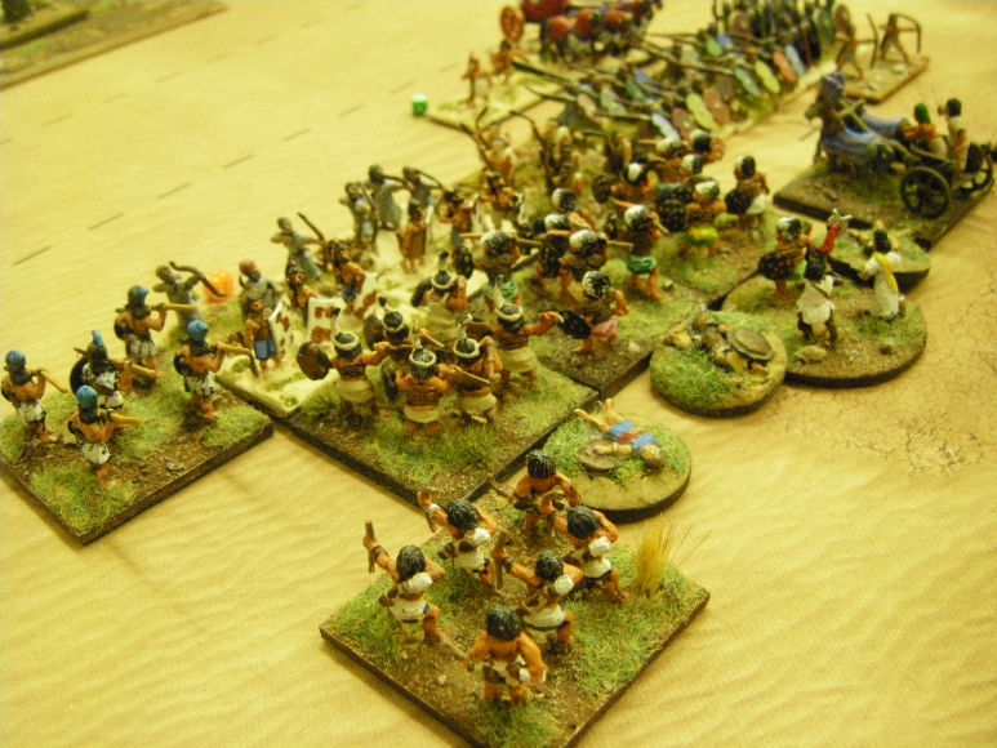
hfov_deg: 49.0
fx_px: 1095
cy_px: 374
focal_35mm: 38
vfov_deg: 37.7
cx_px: 498
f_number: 3.5
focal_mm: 6.3
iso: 800
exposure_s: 1/40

EXERCISE DETAILS
Pictures in the entries are to be skipped, and everything else repeated word for word.

ANSWER SECTION
hfov_deg: 49.0
fx_px: 1095
cy_px: 374
focal_35mm: 38
vfov_deg: 37.7
cx_px: 498
f_number: 3.5
focal_mm: 6.3
iso: 800
exposure_s: 1/40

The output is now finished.